Furthermore, you completely disregard anyone who either 1) is unable to use something besides C, and 2) people who chose to use C because they enjoy it.
I enjoy C as much as the next person, I hope I've clarified that. I also work in embedded contexts where C is the only option -- in one case, an AVR microcontroller with 8K of program memory. Do I still sometimes wish it was possible to program it in lisp or some other higher level language, like the JPL guys did when they debugged a space probe 100 million miles away [5]? Hell yeah I do.
I didn't even notice that there were a large number of links in the post. I think the majority of them would be useful for someone unfamiliar with some of the topics described, though. The great thing about hypertext is that links are optional, so an abundance, as long as the linked content is of quality, hurts no one.
I disagree, if you link to something there's an implied recommendation, and also a possibility for subtle commentary. (For example, link to something critical of the anchor text.)

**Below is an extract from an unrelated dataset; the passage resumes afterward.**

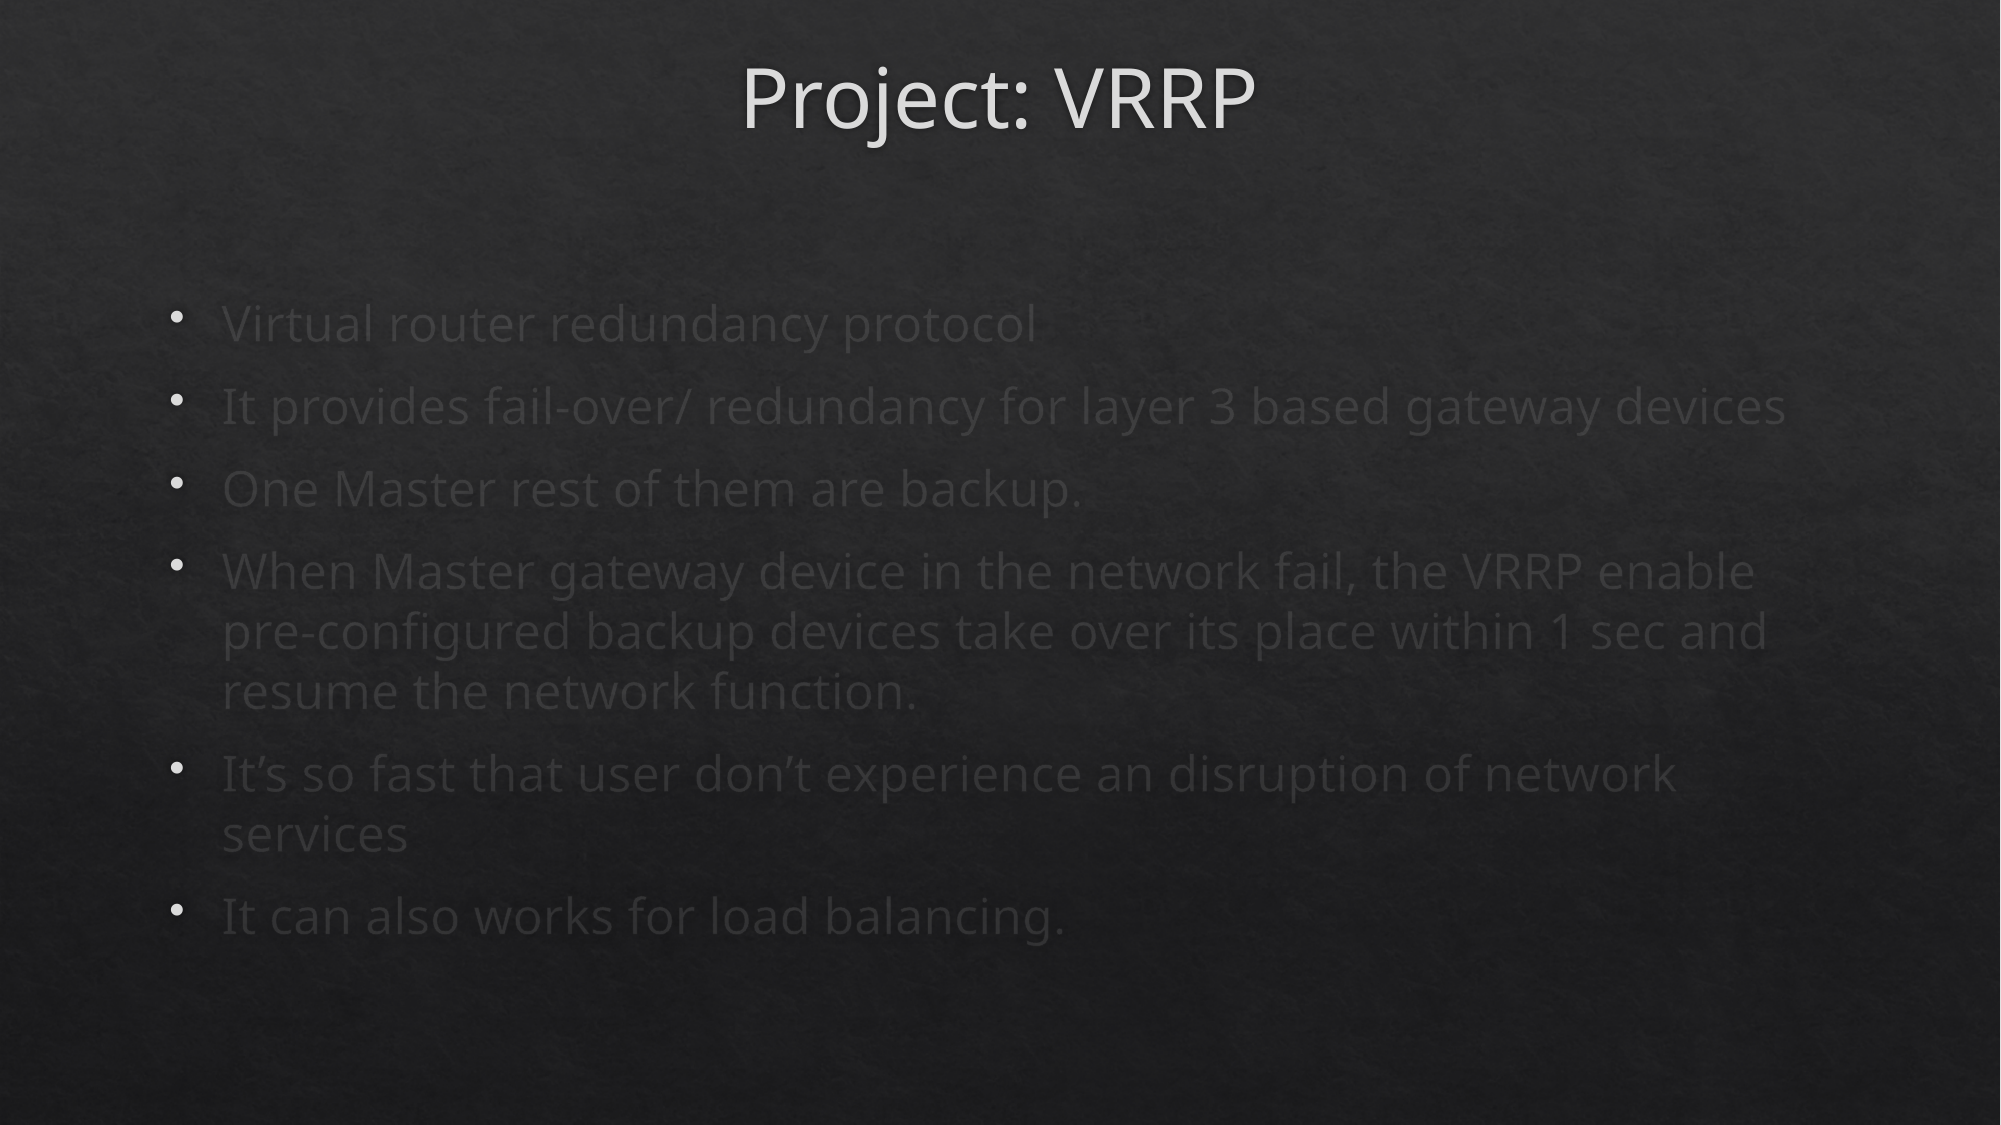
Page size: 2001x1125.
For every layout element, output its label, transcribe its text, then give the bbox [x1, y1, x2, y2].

list Virtual router redundancy protocol It provides fail-over/ redundancy for layer 3 based gateway devices One Master rest of them are backup. When Master gateway device in the network fail, the VRRP enable pre-configured backup devices take over its place within 1 sec and resume the network function. It’s so fast that user don’t experience an disruption of network services It can also works for load balancing. [149, 284, 1849, 1082]
title Project: VRRP [149, 15, 1849, 175]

When I see a link and I'm curious what's being linked, I often hover to see where it's going. If it turns out it's a link to Wikipedia for a mundane, off-topic article like the US Gov't, I think that kind of wastes brain cycles, and I'm a bit disappointed.
I know this is a small, hair splitting issue, but I think it's valid. Some writers try to cut words where they can to make their writing concise and tight. I think this falls in the same category.
The worst case I've seen is in one of the earlier Clojure (print) books (not Joy of...) that actually had a few footnotes with Wikipedia URLs in them, for CS topics.